I think her novels are lovely, and nowhere near as light or fluffy as the covers would suggest. This Charming Man was all about domestic violence and was quite upsetting. My favourite, though, will always be Rachel's Holiday.

StrangewaysHereWeCome · 01/02/2024 09:52

8.Black Dogs by Ian McEwan
Jeremy is, shockingly for a McEwan protagonist, a clever, middle aged, upper middle class chap with an attractive partner. He reflects back on the history of his late in-laws Bernard and June from the second world war up to the fall of the Berlin wall. The couple parted following an incident on holiday in France, after which June goes all spiritual and Bernard very much doesn’t.

WHY do I persist with McEwan? The first couple of his that I read were decent (Enduring Love, Amsterdam) and so I persisted with a bunch of his others (Sweet Tooth, Atonement, The Comfort of Strangers, Saturday, On Chesil Beach, The Children Act) despite all the evidence that the first two were exceptions to the rule.

No one in one this has a proper personality. The plot is daft – June’s reaction to The Event doesn’t really make any sense. I think it's possible that the Black Dogs referred to in the title, which do physically appear in the book, are supposed to be some kind of clever metaphor for the horrors of war that I don't properly understand, but I think it's also possible that it’s a load of old bollocks.

MrsALambert · 01/02/2024 09:56

This thread is so dangerous. Every time I come in here I add another 5+ books to my list

DesdamonasHandkerchief · 01/02/2024 09:59

I mean… If it were at shag, marry avoid situation also including Cameron…

Whoa, that's a tough call right there @DietCokeandHulaHoops

HenryTilneyBestBoy · 01/02/2024 10:11

It's only/already February so I'm going to keep 'reviews' brief 😅 I should think my latest reads have been discussed already anyway but do @ me if anyone wants to chat about:

14. Julia Boyd, A Village in the Third Reich
Team 'even better than the excellent Travellers'.

15. Caroline O’Donoghue, The Rachel Incident
16. Sally Rooney, Conversations with Friends (R)
O'Donoghue was an obligate bookclub read which I was surprised to enjoy so much that I went back and revisited the somewhat similar CwF (first read when it came out).
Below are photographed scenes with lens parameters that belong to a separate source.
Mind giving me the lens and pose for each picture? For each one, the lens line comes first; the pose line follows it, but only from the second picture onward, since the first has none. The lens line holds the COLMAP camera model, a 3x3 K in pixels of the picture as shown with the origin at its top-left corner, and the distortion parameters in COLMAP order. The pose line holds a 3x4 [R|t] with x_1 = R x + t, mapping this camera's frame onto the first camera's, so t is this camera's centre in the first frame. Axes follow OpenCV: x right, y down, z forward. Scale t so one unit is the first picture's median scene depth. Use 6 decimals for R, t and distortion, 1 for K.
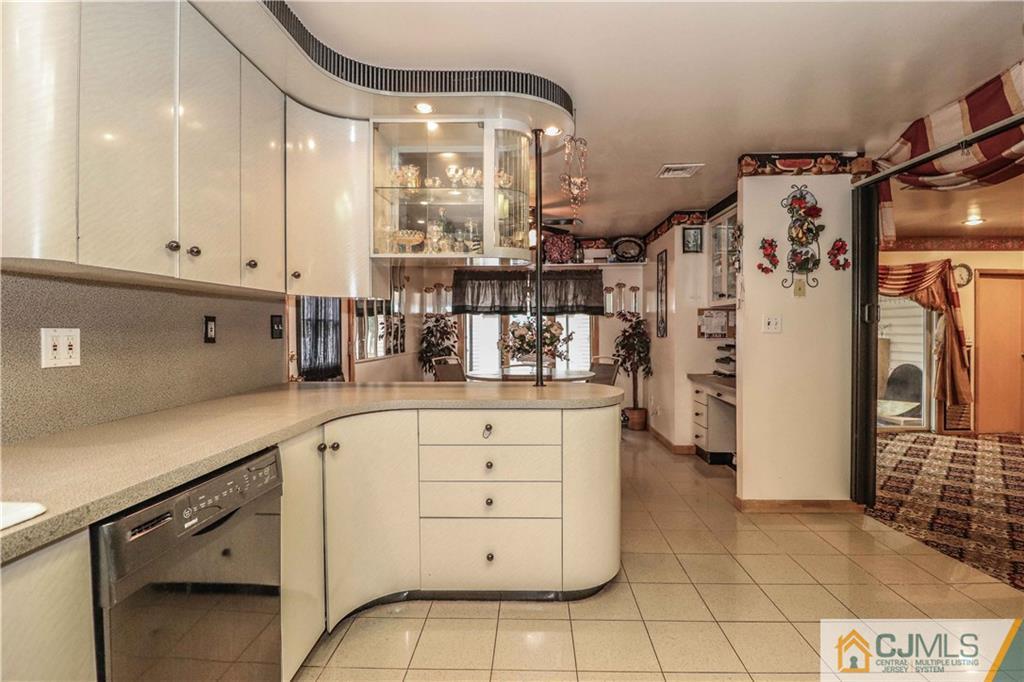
lens RADIAL K [[489.1, 0, 517.3], [0, 489.1, 332.4], [0, 0, 1]] dist [-0.004303, -0.009532]
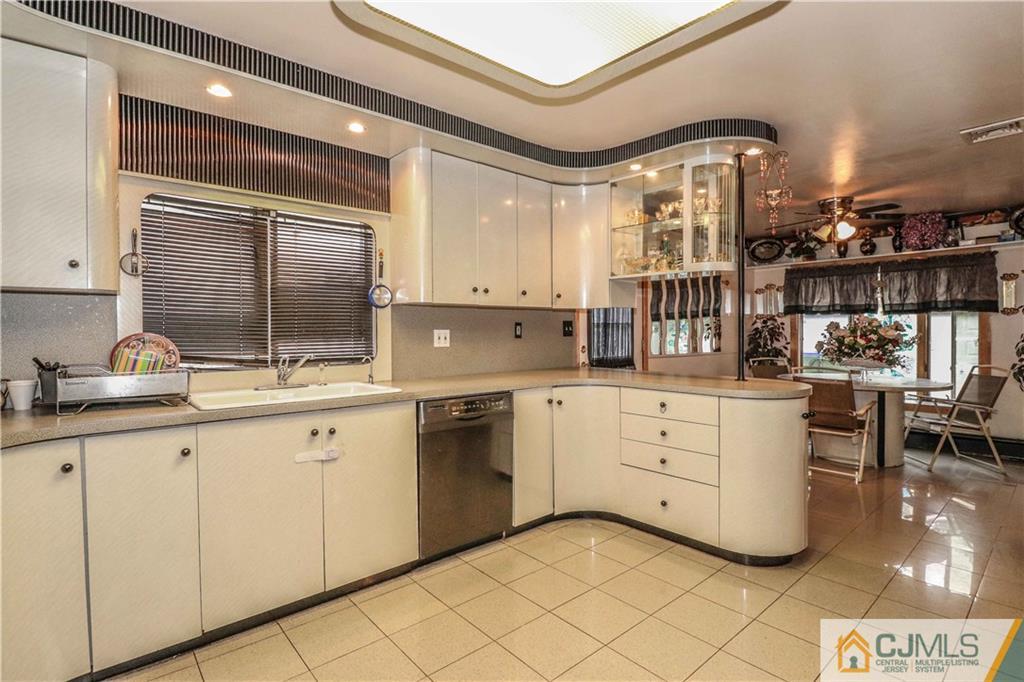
lens RADIAL K [[489.1, 0, 498.2], [0, 489.1, 338.7], [0, 0, 1]] dist [-0.004303, -0.009532]
pose [[0.662298, 0.012836, -0.749130, 0.409456], [-0.004647, 0.999904, 0.013026, 0.001034], [0.749226, -0.005146, 0.662295, -0.132013]]
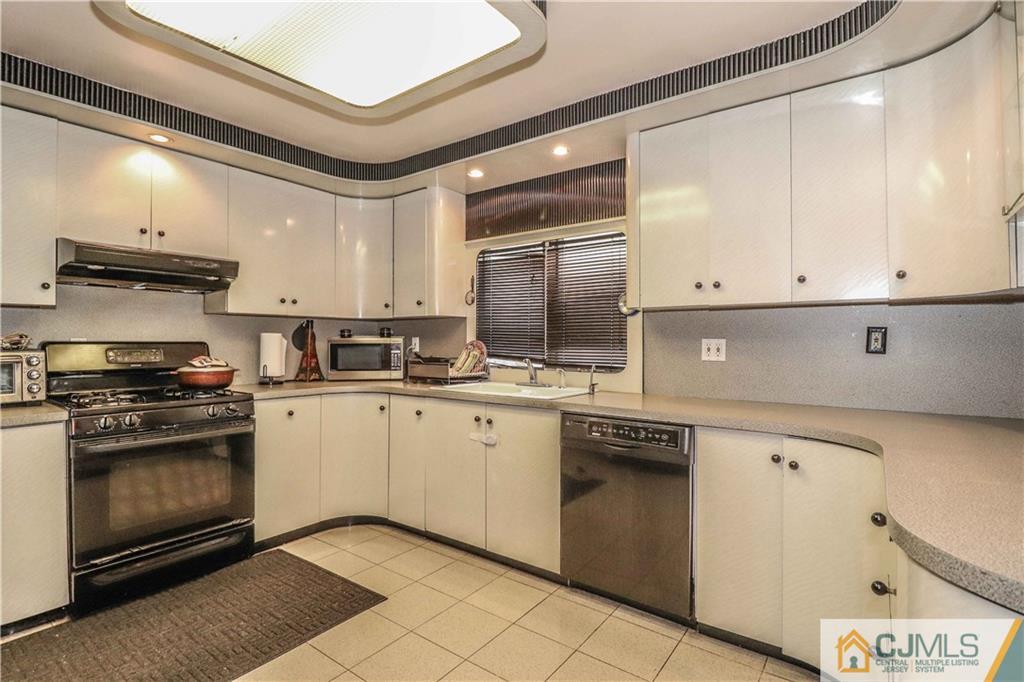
lens RADIAL K [[489.1, 0, 505.8], [0, 489.1, 340.1], [0, 0, 1]] dist [-0.004303, -0.009532]
pose [[-0.580977, 0.003460, -0.813913, 0.410821], [-0.006519, 0.999939, 0.008904, -0.006334], [0.813894, 0.010479, -0.580919, 0.633736]]
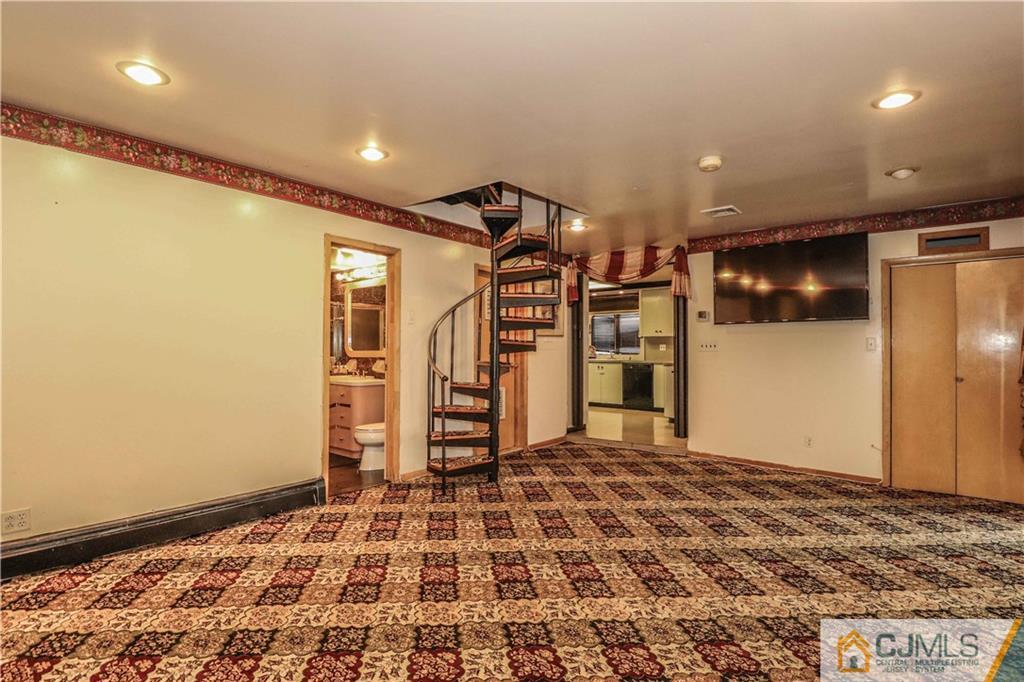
lens RADIAL K [[489.1, 0, 518.7], [0, 489.1, 342.7], [0, 0, 1]] dist [-0.004303, -0.009532]
pose [[-0.614394, -0.007399, -0.788965, 2.437062], [-0.004236, 0.999973, -0.006079, 0.007026], [0.788988, -0.000393, -0.614408, 1.574046]]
Yep, still hated everything about that one except the actual writing.

17. Marisa Meltzer, Glossy: Beauty, Ambition, and The Inside Story of Emily Weiss's Glossier
Included the full cumbersome subtitle because the joy (schadenfreude) I derived from this forgettable book was primarily due to EW clearly keeping MM very much outside everything, leading to whole chapters being spun from them being in the same room once at an industry event 20 years ago, and what a source once mentioned seeing on EW's cousin's neighbour's college roommate's boyfriend's Facebook in, like, 2005?

18. Edith Wharton, The Old Maid
Non-millenial palate-cleanser. But more emotionally tortuous relationships between privileged women, oops. Thought it was shaping up to be nastier than it was but it went for the gently-subversive thing instead.

For current reads, I've gone further back in time in search of Women with Even Realer Problems: The Revolt by Clara Dupont-Monod (Eleanor of Aquitaine) and Eve Bites Back by Anna Beer (eight women writers who have been neglected or misread or who AB just felt like writing about). And to redress the gender imbalance, Blood, Sweat and Pixels by Jason Shreier (development of 10 of the most popular games of the last 10 years).